Friday, 8 May 2009

"Peace" in Pieces

The Swat peace accord looks like it is now in tatters. Whilst on a visit to the US, President Asif Ali Zardari said that Pakistan wanted to "eliminate the militants ... this is an offensive - this is war." Prime Minister Yusuf Raza Gilani reaffirmed the intention to "eliminate militants and terrorists" from Swat. Contrast this with a recent statement from the same government when it claimed that the Taliban was no threat - it is amazing what a trip to Washington can do for a country.

Mass Exodus Following Fractured Peace


I spoke with a cousin two days back and army shelling is happening around the villages that we are connected to in lower Swat. The exodus has begun ...


From Al Jazeera English:

A humanitarian crisis is looming as hundreds of thousands of civilians flee fighting between the Taliban and government troops in the Pakistan's northwest. Officials of the United Nations High Commissioner for Refugees (UNHCR) on Friday said that about half a million people have been displaced by the fighting in the Swat valley in the last few days. Ariane Rummery, a spokeswoman for the UNCHR, told Al Jazeera that they had witnessed a "great many families arriving from Swat. I was in one of three refugee camps that the UNHRC has helped set up and people were arriving on trucks, rickshaws, cars, buses - any way that they can travel - and they were arriving very, very distressed," she said.

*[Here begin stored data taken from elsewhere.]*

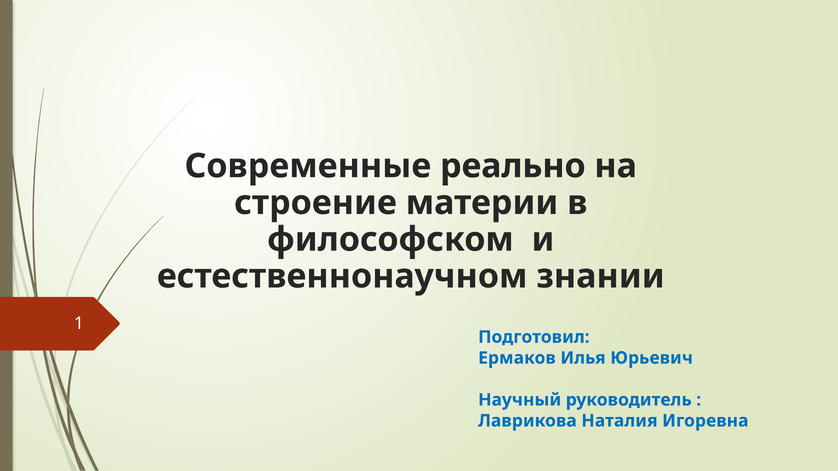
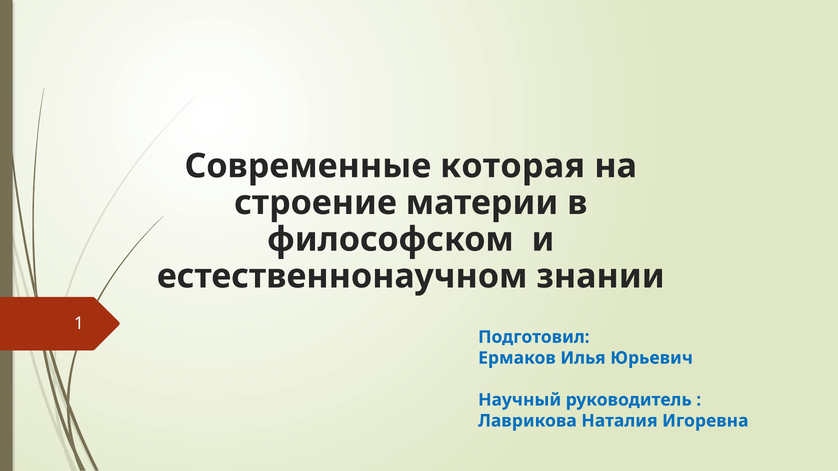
реально: реально -> которая
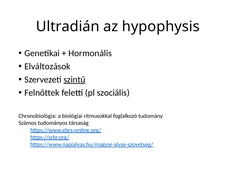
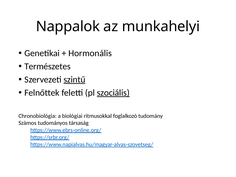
Ultradián: Ultradián -> Nappalok
hypophysis: hypophysis -> munkahelyi
Elváltozások: Elváltozások -> Természetes
szociális underline: none -> present
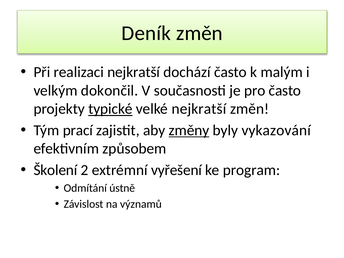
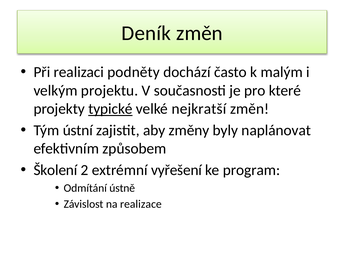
realizaci nejkratší: nejkratší -> podněty
dokončil: dokončil -> projektu
pro často: často -> které
prací: prací -> ústní
změny underline: present -> none
vykazování: vykazování -> naplánovat
významů: významů -> realizace
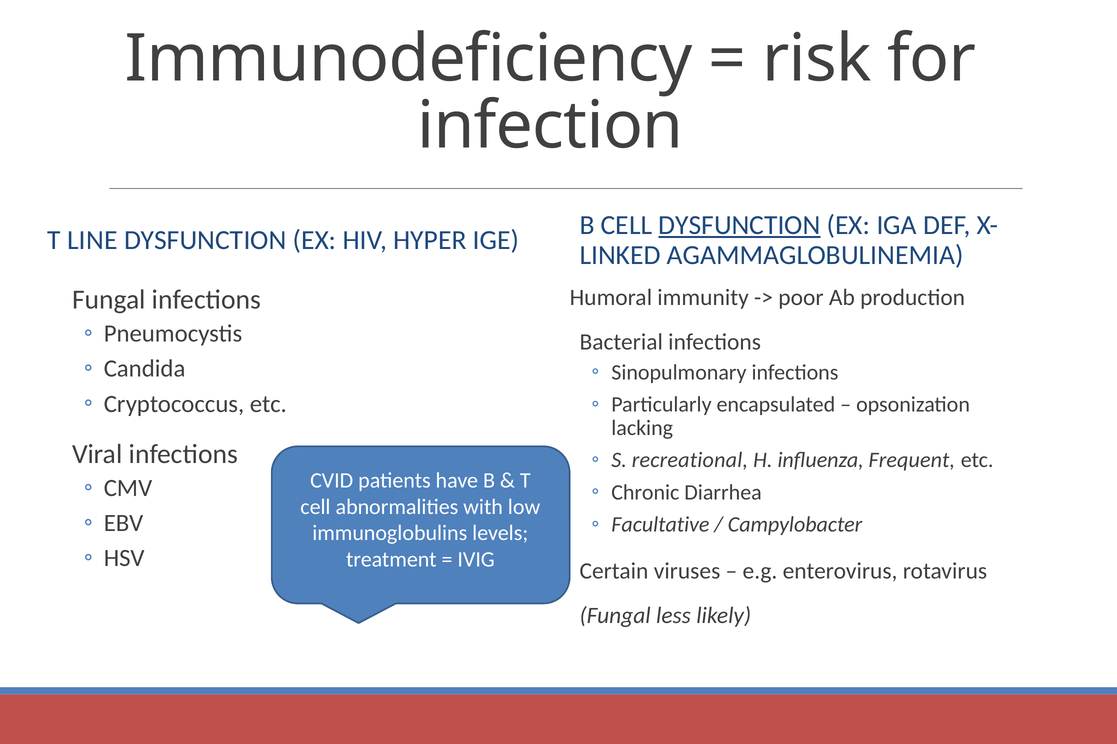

The latest exodus brings the number of people displaced in the region by sustained violence over the last few months to a million, UNHCR officials said.

From the BBC:

As jets and helicopters pounded targets in the valley, the UN said it was threatening to become one of the world's biggest displacement crises.

A full-scale offensive began on Friday, with militant strongholds hit from the air and troops conducting operations on the ground.Despite now abandoned attempts to secure a peace deal in and around Swat, the area - close to the border with Afghanistan - has long been riven by tensions. Some 550,000 people had already been displaced before the current crisis, said UNHCR spokesman Ron Redmond.

Two Sides of the Same Coin

Consider the u-turn heres in terms of the Pakistan government's response to the rise of the Taliban. When the Taliban were in power in Afghanistan, the Pakistan government was one of three countries that rec
ognised them. When the militants took power in Swat, the Pakistan government handed them a peace deal. And now?

From the BBC:

Abdul Hai Kakar from the BBC's Urdu service in Peshawar reports: I interviewed a large number of refugees in Swabi, but I did not meet a single person who actually saw the army and the Taleban as members of opposing camps. Instead, I heard, they were "two sides of the same coin".

"The Pakistani army has hurt us badly - but while they have killed civilians, I swear I haven't seen a single shell directed at the Taleban," says Shahdad Khan, a refugee sheltering at a camp in Swabi's Shave Ada area.

The Taleban captured our area and... threatened local people. But that wasn't as bad as the shelling by the army.
Nasir Ali, displaced high-school student

Others question the Pakistani military's stated commitment to "eliminating" the Taleban. "The army brought the Taleban to our area! It's politics. The Taleban and the army are brothers."

2 comments:

  1. Unless we have a direction, "Pakistan is not our country but our enemy" we will be slaughtered like this. These Taliban are creation and assets of Pakistana nd we should talk straight. This confusion will lead us to no-where.

    ReplyDelete
  2. The situation in Swat is an example of this, alas.